##### GIVEN RECORDS

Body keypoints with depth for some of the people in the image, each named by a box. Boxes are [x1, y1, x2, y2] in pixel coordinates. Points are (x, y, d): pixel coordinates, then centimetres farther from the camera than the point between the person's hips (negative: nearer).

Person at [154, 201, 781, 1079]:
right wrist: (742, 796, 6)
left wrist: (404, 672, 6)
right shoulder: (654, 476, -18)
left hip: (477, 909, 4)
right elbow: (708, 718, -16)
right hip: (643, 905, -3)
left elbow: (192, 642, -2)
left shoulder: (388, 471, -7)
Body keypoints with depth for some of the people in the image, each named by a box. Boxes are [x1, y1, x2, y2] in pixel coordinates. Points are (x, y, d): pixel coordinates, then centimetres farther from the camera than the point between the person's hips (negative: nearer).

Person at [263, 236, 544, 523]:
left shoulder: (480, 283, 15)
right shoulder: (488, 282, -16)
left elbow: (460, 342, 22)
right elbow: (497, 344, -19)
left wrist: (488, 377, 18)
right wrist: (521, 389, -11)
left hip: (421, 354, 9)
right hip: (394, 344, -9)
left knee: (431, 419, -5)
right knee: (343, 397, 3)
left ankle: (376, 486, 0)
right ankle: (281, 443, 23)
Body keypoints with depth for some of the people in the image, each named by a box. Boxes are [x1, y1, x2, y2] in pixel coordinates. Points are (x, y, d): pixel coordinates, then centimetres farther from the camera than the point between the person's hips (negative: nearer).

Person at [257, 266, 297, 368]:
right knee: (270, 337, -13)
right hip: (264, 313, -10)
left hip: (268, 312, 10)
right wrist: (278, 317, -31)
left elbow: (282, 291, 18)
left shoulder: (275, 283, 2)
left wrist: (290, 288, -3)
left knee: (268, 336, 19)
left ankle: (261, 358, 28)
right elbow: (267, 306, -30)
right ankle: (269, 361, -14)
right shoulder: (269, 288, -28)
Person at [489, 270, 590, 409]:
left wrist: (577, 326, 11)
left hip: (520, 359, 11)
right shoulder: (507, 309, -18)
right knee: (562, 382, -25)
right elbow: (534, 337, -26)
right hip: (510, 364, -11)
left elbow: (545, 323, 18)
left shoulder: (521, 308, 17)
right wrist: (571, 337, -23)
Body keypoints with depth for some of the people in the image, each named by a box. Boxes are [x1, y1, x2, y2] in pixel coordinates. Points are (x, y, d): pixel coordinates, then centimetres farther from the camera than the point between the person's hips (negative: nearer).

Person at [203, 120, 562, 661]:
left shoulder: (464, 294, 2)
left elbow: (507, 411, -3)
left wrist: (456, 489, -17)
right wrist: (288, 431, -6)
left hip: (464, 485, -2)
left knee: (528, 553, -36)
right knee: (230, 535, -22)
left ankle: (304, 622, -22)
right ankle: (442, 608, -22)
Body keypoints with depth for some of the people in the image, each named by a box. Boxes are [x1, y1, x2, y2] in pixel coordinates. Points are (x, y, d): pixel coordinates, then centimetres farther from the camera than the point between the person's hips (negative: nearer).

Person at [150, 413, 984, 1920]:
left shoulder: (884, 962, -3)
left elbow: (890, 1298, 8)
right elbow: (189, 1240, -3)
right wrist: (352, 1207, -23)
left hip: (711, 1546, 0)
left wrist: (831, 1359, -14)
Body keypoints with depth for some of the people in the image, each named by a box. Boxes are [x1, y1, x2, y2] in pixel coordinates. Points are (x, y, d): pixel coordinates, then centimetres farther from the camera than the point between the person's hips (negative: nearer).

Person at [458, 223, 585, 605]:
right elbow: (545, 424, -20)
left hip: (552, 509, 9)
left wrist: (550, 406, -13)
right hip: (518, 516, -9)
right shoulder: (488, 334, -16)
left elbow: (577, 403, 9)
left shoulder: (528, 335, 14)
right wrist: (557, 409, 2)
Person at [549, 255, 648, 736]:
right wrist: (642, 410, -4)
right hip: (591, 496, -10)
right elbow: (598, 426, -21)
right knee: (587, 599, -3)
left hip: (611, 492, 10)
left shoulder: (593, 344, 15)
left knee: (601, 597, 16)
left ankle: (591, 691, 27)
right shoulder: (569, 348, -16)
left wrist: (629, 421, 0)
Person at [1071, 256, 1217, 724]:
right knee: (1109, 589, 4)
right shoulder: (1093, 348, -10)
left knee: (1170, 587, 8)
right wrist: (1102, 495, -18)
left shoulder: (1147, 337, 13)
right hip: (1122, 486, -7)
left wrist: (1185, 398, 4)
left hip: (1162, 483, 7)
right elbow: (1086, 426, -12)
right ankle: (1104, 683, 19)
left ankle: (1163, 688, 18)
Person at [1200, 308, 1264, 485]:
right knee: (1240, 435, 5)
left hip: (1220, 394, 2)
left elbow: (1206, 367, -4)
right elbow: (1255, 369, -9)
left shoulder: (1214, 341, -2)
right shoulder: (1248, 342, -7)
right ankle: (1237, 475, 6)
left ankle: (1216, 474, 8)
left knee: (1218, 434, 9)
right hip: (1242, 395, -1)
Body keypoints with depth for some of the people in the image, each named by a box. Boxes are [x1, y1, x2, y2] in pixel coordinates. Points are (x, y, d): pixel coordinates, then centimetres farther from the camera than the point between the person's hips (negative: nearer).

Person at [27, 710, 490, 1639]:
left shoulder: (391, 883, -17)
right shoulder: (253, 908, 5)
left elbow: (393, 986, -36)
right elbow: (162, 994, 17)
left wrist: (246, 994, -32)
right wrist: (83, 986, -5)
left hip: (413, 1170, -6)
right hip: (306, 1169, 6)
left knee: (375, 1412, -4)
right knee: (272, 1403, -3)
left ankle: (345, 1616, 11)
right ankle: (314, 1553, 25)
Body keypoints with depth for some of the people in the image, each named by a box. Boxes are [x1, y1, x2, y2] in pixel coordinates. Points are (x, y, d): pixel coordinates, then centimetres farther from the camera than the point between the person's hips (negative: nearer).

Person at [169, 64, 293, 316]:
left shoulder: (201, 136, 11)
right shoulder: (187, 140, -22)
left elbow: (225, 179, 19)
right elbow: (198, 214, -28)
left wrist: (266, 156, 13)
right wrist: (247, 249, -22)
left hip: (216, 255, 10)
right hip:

##########

Express the lines of the material running from the line with "right knee: (562, 382, -25)" to the line with "right ankle: (442, 608, -22)", both included, as a JSON list of strings, one string per line, leaving out blank lines.

• RESULT OF THIS EXERCISE
[
  "right knee: (562, 382, -25)",
  "right elbow: (534, 337, -26)",
  "right hip: (510, 364, -11)",
  "left elbow: (545, 323, 18)",
  "left shoulder: (521, 308, 17)",
  "right wrist: (571, 337, -23)",
  "Body keypoints with depth for some of the people in the image, each named by a box. Boxes are [x1, y1, x2, y2] in pixel coordinates. Points are (x, y, d): pixel coordinates, then centimetres farther from the camera than the point between the person's hips (negative: nearer).",
  "Person at [203, 120, 562, 661]:",
  "left shoulder: (464, 294, 2)",
  "left elbow: (507, 411, -3)",
  "left wrist: (456, 489, -17)",
  "right wrist: (288, 431, -6)",
  "left hip: (464, 485, -2)",
  "left knee: (528, 553, -36)",
  "right knee: (230, 535, -22)",
  "left ankle: (304, 622, -22)",
  "right ankle: (442, 608, -22)"
]